More than a hundred and thirty years have passed since the victims of Cunningham’s cruelty and rapacity were starved to death in churches consecrated to the praise and worship of a God of love. It is a tardy recognition that we are giving them, and one that is most imperfect, yet it is all that we can now do. The ditches where they were interred have long ago been filled up, built over, and intersected by streets. Who of the multitude that daily pass to and fro over the ground that should be sacred ever give a thought to the remains of the brave men beneath their feet, who perished that they might enjoy the blessings of liberty?
Republics are ungrateful; they have short memories; but it is due to the martyrs of the Revolution that some attempt should be made to tell to the generations that succeed them who they were, what they did, and why they suffered so terribly and died so grimly, without weakening, and without betraying the cause of that country which was dearer to them than their lives.
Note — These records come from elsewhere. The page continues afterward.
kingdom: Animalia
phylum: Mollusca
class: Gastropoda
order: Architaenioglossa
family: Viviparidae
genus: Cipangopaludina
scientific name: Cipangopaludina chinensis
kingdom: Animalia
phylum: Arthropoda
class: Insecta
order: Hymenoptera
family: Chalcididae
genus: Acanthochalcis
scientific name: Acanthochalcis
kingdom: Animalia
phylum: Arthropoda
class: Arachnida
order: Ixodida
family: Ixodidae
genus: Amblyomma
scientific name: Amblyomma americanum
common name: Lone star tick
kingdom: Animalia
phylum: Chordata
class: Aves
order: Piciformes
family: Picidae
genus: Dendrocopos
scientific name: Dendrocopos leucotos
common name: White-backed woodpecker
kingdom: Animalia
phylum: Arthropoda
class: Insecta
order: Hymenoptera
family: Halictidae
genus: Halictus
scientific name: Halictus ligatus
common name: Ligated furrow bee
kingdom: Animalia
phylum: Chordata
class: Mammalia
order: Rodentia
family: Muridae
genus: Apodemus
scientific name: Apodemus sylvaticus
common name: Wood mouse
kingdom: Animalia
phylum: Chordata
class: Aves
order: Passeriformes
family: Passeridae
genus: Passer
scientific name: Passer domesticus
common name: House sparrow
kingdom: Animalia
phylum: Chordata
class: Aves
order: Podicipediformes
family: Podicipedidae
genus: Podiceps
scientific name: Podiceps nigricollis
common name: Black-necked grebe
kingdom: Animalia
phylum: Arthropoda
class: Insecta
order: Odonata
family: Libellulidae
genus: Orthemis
We have, for the most part, limited ourselves to the prisons and prison ships in the city and on the waters of New York. This is because such information as we have been able to obtain concerning the treatment of American prisoners by the British relates, almost entirely, to that locality.
It is a terrible story that we are about to narrate, and we warn the lover of pleasant books to lay down our volume at the first page. We shall see Cunningham, that burly, red-faced ruffian, the Provost Marshal, wreaking his vengeance upon the defenceless prisoners in his keeping, for the assault made upon him at the outbreak of the war, when he and a companion who had made themselves obnoxious to the republicans were mobbed and beaten in the streets of New York. He was rescued by some friends of law and order, and locked up in one of the jails which was soon to be the theatre of his revenge. We shall narrate the sufferings of the American prisoners taken at the time of the battle of Long Island, and after the surrender of Fort Washington, which events occurred, the first in August, the second in November of the year 1776.
What we have been able to glean from many sources, none of which contradict each other in any important point, about the prisons and prison ships in New York, with a few narratives written by those who were imprisoned in other places, shall fill this volume. Perhaps others, far better fitted for the task, will make the necessary researches, in order to lay before the American people a statement of what took place in the British prisons at Halifax, Charleston, Philadelphia, the waters off the coast of Florida, and other places, during the eight years of the war. It is a solemn and affecting duty that we owe to the dead, and it is in no light spirit that we, for our part, begin our portion of the task.